Despite these limitations, the study provides valuable insights into DVT incidence among psychiatric inpatients and influencing factors. Future studies should address these limitations to validate and expand upon these findings, including incorporating data on VTE prophylactic treatments, the effects of in-hospital mortality on DVT incidence, and the broader scope of VTE, including PE and thrombosis in other locations.
Conclusions
This study aimed to investigate the incidence of DVT and its key determinants among psychiatric inpatients using various machine learning models. The results showed that the incidence of lower extremity DVT in this population was 1.6%. D-dimer levels and age were identified as particularly significant predictors of DVT occurrence. Furthermore, the machine learning models demonstrated a high degree of accuracy in predicting DVT risk. The study also found that the incidence of psychiatric disorders and the use of medications such as Madopar in patients with Alzheimer’s disease were associated with an increased risk of DVT. These findings highlight the importance of enhanced clinical vigilance in managing these patients. Overall, the study provides valuable insights for assessing the risk of venous thromboembolism (VTE) in psychiatric inpatients and offers a scientific basis for developing personalized prevention and treatment strategies.
Data Sharing Statement
Not applicable (this manuscript does not report data generation or analysis).
Ethics Approval and Consent to Participate
This retrospective analysis was conducted using data sourced from a real-world database, with ethical approval granted by the Ethics Committee of Huzhou Third Municipal Hospital (Ethics No. 2022SY2022084). Our study complies with the Declaration of Helsinki.

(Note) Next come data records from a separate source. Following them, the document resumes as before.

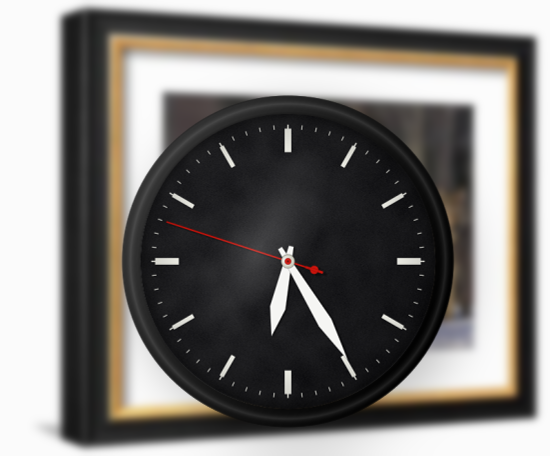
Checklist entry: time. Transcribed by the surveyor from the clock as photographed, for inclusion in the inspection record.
6:24:48
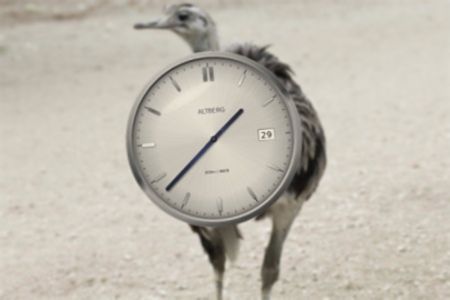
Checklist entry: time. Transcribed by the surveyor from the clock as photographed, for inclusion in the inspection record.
1:38
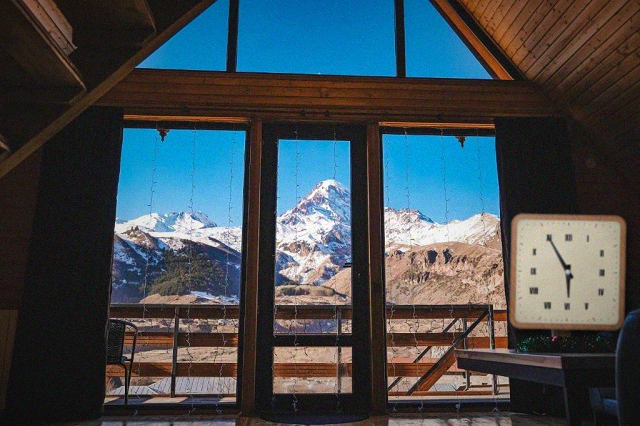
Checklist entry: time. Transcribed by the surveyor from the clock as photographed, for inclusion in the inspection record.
5:55
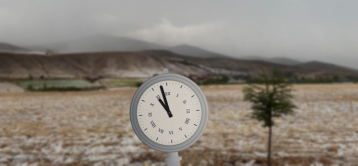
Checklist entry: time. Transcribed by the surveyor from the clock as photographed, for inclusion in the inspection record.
10:58
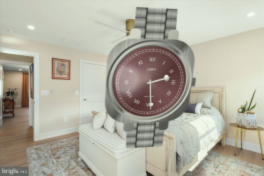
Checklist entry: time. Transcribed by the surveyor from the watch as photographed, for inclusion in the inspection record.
2:29
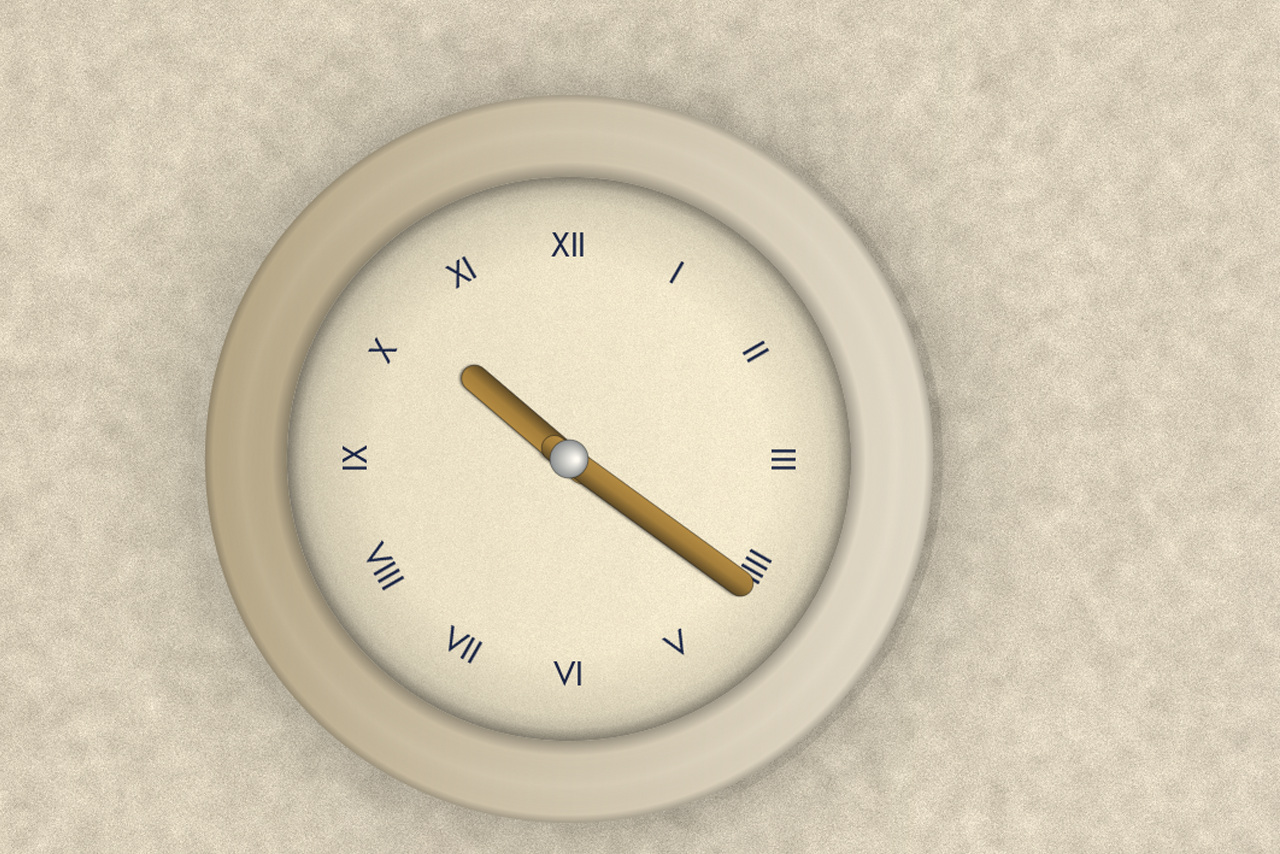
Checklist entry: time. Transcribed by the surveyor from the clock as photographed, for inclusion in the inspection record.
10:21
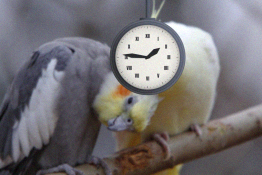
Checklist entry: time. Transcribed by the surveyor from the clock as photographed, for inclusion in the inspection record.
1:46
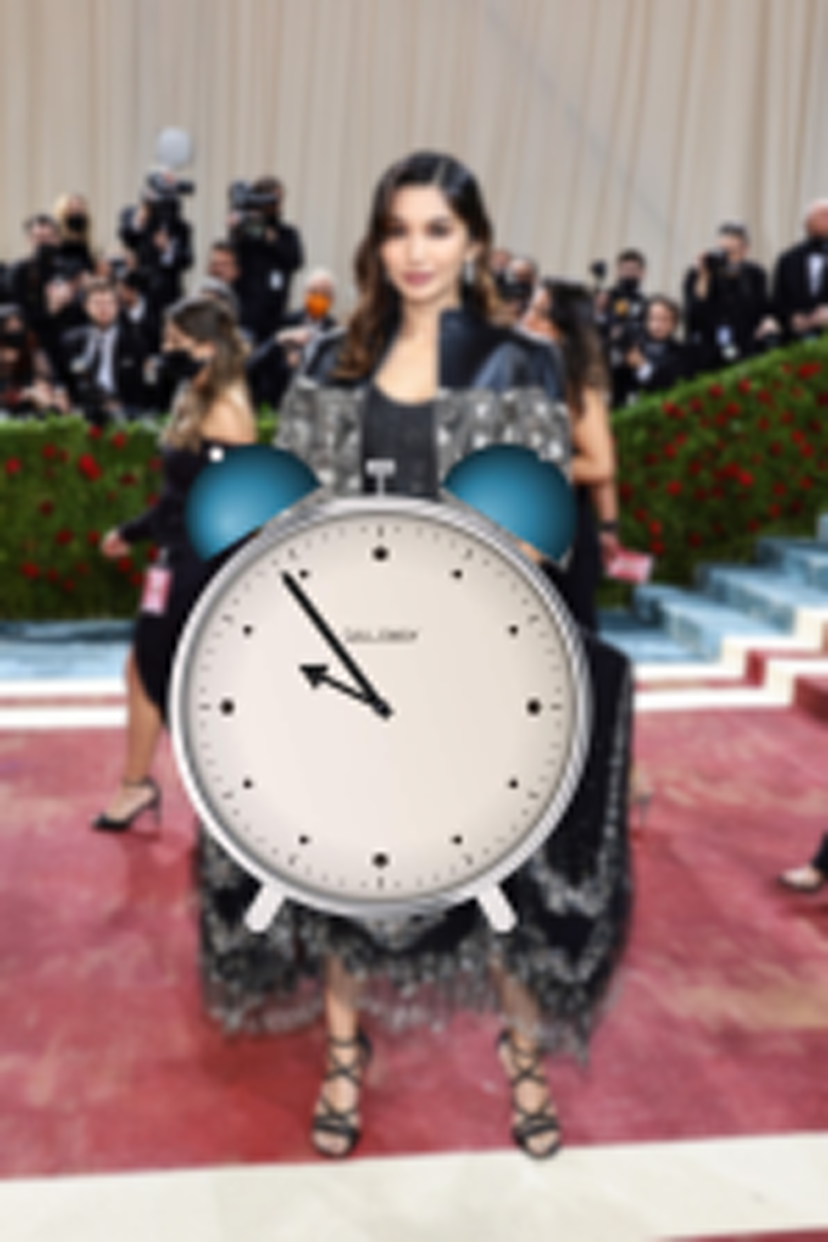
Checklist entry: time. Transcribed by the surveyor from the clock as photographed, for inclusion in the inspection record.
9:54
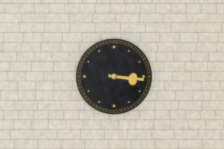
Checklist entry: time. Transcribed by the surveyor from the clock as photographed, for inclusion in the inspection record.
3:16
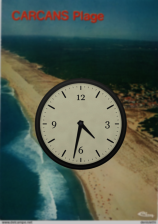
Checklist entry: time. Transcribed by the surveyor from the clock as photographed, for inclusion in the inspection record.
4:32
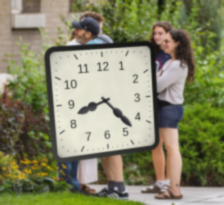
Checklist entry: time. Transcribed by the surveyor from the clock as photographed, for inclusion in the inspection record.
8:23
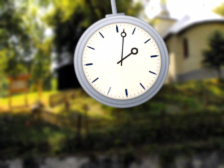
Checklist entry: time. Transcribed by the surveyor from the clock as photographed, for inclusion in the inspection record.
2:02
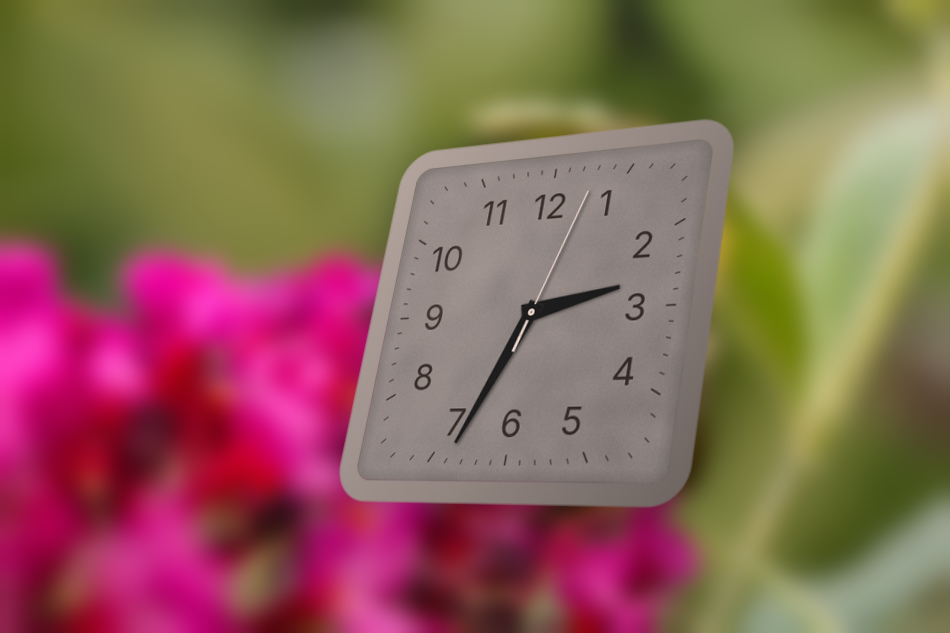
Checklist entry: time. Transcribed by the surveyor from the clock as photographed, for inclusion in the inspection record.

The relevant medical statistics data concerning hospitalized patients were anonymized, and, in accordance with the Ethics Committee of Huzhou Third Municipal Hospital approval, consent was obtained without the need for individual informed consent.
Author Contributions
All authors made a significant contribution to the work reported, whether that is in the conception, study design, execution, acquisition of data, analysis and interpretation, or in all these areas; took part in drafting, revising or critically reviewing the article; gave final approval of the version to be published; have agreed on the journal to which the article has been submitted; and agree to be accountable for all aspects of the work.
Funding
This work was supported by Zhejiang Medical and Health Technology Project (No. 2024KY421) and the Public Welfare Technology Application Research Program of Huzhou (No. 2023GY24).
Disclosure
The authors declare that they have no competing interests in this work.